* _PROBLEM DESCRIPTION_
Starting with the first line, transcribe the material exactly through to the last.

* _PROVIDED DATA_
*****

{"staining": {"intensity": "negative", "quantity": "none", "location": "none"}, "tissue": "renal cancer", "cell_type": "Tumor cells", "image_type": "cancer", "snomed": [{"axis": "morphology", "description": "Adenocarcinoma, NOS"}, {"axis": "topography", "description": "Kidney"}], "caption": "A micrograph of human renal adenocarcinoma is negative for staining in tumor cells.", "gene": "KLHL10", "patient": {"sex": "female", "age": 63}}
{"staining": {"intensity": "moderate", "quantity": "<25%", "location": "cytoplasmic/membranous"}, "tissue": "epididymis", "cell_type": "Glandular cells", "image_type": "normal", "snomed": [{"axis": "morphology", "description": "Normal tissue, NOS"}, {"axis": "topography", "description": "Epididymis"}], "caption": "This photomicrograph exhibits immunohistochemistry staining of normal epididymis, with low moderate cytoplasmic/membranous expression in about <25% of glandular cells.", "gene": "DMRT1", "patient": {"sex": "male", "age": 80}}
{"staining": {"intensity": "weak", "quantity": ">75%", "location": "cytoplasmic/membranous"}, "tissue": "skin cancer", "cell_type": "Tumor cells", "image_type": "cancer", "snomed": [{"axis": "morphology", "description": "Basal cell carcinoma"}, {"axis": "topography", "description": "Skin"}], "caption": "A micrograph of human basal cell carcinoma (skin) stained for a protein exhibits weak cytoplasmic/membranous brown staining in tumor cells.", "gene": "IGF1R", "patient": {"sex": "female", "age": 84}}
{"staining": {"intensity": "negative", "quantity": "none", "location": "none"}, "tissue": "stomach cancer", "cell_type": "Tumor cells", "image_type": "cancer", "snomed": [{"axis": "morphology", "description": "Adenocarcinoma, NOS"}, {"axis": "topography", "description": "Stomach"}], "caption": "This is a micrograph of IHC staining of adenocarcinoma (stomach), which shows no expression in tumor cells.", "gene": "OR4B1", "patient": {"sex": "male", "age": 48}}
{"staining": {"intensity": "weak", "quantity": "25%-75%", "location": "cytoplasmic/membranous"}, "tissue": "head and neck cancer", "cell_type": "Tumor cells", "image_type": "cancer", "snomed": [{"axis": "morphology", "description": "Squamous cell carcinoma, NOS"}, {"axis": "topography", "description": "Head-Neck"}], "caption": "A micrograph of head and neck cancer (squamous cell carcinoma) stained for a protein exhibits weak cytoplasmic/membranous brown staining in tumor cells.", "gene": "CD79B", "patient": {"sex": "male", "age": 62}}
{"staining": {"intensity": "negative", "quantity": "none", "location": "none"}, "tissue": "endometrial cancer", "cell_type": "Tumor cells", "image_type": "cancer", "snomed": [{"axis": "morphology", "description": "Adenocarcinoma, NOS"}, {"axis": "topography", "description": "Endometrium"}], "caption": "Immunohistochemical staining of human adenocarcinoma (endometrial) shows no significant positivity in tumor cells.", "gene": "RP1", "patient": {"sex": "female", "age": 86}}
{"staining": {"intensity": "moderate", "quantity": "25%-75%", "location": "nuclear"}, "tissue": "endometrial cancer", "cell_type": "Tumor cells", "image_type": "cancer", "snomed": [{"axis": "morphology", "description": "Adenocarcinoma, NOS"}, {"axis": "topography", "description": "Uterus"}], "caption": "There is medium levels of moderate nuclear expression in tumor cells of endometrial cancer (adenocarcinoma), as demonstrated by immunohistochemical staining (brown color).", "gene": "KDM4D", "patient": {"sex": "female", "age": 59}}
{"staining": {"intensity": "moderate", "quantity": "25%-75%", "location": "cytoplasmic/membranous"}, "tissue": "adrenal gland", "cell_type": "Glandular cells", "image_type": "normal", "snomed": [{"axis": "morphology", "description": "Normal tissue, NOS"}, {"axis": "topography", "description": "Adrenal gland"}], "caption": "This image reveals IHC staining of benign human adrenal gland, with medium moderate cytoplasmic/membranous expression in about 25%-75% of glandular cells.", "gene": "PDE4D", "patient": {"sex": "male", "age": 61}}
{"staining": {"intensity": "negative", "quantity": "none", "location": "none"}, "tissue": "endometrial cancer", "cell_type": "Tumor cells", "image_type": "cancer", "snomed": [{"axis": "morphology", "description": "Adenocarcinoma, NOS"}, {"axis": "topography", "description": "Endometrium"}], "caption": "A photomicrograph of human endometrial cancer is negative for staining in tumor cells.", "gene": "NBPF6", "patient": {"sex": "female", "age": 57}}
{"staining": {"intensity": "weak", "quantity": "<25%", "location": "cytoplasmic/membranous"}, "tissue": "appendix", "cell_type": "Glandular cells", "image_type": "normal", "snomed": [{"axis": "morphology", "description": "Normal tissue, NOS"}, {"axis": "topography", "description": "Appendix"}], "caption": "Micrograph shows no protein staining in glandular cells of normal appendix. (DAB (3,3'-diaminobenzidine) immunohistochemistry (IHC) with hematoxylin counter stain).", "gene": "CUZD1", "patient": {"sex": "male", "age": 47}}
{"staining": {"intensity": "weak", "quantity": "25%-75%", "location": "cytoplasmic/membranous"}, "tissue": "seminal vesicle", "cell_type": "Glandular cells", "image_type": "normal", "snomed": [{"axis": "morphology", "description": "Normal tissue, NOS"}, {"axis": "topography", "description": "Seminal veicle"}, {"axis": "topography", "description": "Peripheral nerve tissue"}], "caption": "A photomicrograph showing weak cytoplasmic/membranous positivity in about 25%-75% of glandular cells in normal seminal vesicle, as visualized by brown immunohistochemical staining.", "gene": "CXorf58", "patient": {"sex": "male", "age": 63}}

*****

* _EXERCISE ANSWER_
{"staining": {"intensity": "negative", "quantity": "none", "location": "none"}, "tissue": "renal cancer", "cell_type": "Tumor cells", "image_type": "cancer", "snomed": [{"axis": "morphology", "description": "Adenocarcinoma, NOS"}, {"axis": "topography", "description": "Kidney"}], "caption": "A micrograph of human renal adenocarcinoma is negative for staining in tumor cells.", "gene": "KLHL10", "patient": {"sex": "female", "age": 63}}
{"staining": {"intensity": "moderate", "quantity": "<25%", "location": "cytoplasmic/membranous"}, "tissue": "epididymis", "cell_type": "Glandular cells", "image_type": "normal", "snomed": [{"axis": "morphology", "description": "Normal tissue, NOS"}, {"axis": "topography", "description": "Epididymis"}], "caption": "This photomicrograph exhibits immunohistochemistry staining of normal epididymis, with low moderate cytoplasmic/membranous expression in about <25% of glandular cells.", "gene": "DMRT1", "patient": {"sex": "male", "age": 80}}
{"staining": {"intensity": "weak", "quantity": ">75%", "location": "cytoplasmic/membranous"}, "tissue": "skin cancer", "cell_type": "Tumor cells", "image_type": "cancer", "snomed": [{"axis": "morphology", "description": "Basal cell carcinoma"}, {"axis": "topography", "description": "Skin"}], "caption": "A micrograph of human basal cell carcinoma (skin) stained for a protein exhibits weak cytoplasmic/membranous brown staining in tumor cells.", "gene": "IGF1R", "patient": {"sex": "female", "age": 84}}
{"staining": {"intensity": "negative", "quantity": "none", "location": "none"}, "tissue": "stomach cancer", "cell_type": "Tumor cells", "image_type": "cancer", "snomed": [{"axis": "morphology", "description": "Adenocarcinoma, NOS"}, {"axis": "topography", "description": "Stomach"}], "caption": "This is a micrograph of IHC staining of adenocarcinoma (stomach), which shows no expression in tumor cells.", "gene": "OR4B1", "patient": {"sex": "male", "age": 48}}
{"staining": {"intensity": "weak", "quantity": "25%-75%", "location": "cytoplasmic/membranous"}, "tissue": "head and neck cancer", "cell_type": "Tumor cells", "image_type": "cancer", "snomed": [{"axis": "morphology", "description": "Squamous cell carcinoma, NOS"}, {"axis": "topography", "description": "Head-Neck"}], "caption": "A micrograph of head and neck cancer (squamous cell carcinoma) stained for a protein exhibits weak cytoplasmic/membranous brown staining in tumor cells.", "gene": "CD79B", "patient": {"sex": "male", "age": 62}}
{"staining": {"intensity": "negative", "quantity": "none", "location": "none"}, "tissue": "endometrial cancer", "cell_type": "Tumor cells", "image_type": "cancer", "snomed": [{"axis": "morphology", "description": "Adenocarcinoma, NOS"}, {"axis": "topography", "description": "Endometrium"}], "caption": "Immunohistochemical staining of human adenocarcinoma (endometrial) shows no significant positivity in tumor cells.", "gene": "RP1", "patient": {"sex": "female", "age": 86}}
{"staining": {"intensity": "moderate", "quantity": "25%-75%", "location": "nuclear"}, "tissue": "endometrial cancer", "cell_type": "Tumor cells", "image_type": "cancer", "snomed": [{"axis": "morphology", "description": "Adenocarcinoma, NOS"}, {"axis": "topography", "description": "Uterus"}], "caption": "There is medium levels of moderate nuclear expression in tumor cells of endometrial cancer (adenocarcinoma), as demonstrated by immunohistochemical staining (brown color).", "gene": "KDM4D", "patient": {"sex": "female", "age": 59}}
{"staining": {"intensity": "moderate", "quantity": "25%-75%", "location": "cytoplasmic/membranous"}, "tissue": "adrenal gland", "cell_type": "Glandular cells", "image_type": "normal", "snomed": [{"axis": "morphology", "description": "Normal tissue, NOS"}, {"axis": "topography", "description": "Adrenal gland"}], "caption": "This image reveals IHC staining of benign human adrenal gland, with medium moderate cytoplasmic/membranous expression in about 25%-75% of glandular cells.", "gene": "PDE4D", "patient": {"sex": "male", "age": 61}}
{"staining": {"intensity": "negative", "quantity": "none", "location": "none"}, "tissue": "endometrial cancer", "cell_type": "Tumor cells", "image_type": "cancer", "snomed": [{"axis": "morphology", "description": "Adenocarcinoma, NOS"}, {"axis": "topography", "description": "Endometrium"}], "caption": "A photomicrograph of human endometrial cancer is negative for staining in tumor cells.", "gene": "NBPF6", "patient": {"sex": "female", "age": 57}}
{"staining": {"intensity": "weak", "quantity": "<25%", "location": "cytoplasmic/membranous"}, "tissue": "appendix", "cell_type": "Glandular cells", "image_type": "normal", "snomed": [{"axis": "morphology", "description": "Normal tissue, NOS"}, {"axis": "topography", "description": "Appendix"}], "caption": "Micrograph shows no protein staining in glandular cells of normal appendix. (DAB (3,3'-diaminobenzidine) immunohistochemistry (IHC) with hematoxylin counter stain).", "gene": "CUZD1", "patient": {"sex": "male", "age": 47}}
{"staining": {"intensity": "weak", "quantity": "25%-75%", "location": "cytoplasmic/membranous"}, "tissue": "seminal vesicle", "cell_type": "Glandular cells", "image_type": "normal", "snomed": [{"axis": "morphology", "description": "Normal tissue, NOS"}, {"axis": "topography", "description": "Seminal veicle"}, {"axis": "topography", "description": "Peripheral nerve tissue"}], "caption": "A photomicrograph showing weak cytoplasmic/membranous positivity in about 25%-75% of glandular cells in normal seminal vesicle, as visualized by brown immunohistochemical staining.", "gene": "CXorf58", "patient": {"sex": "male", "age": 63}}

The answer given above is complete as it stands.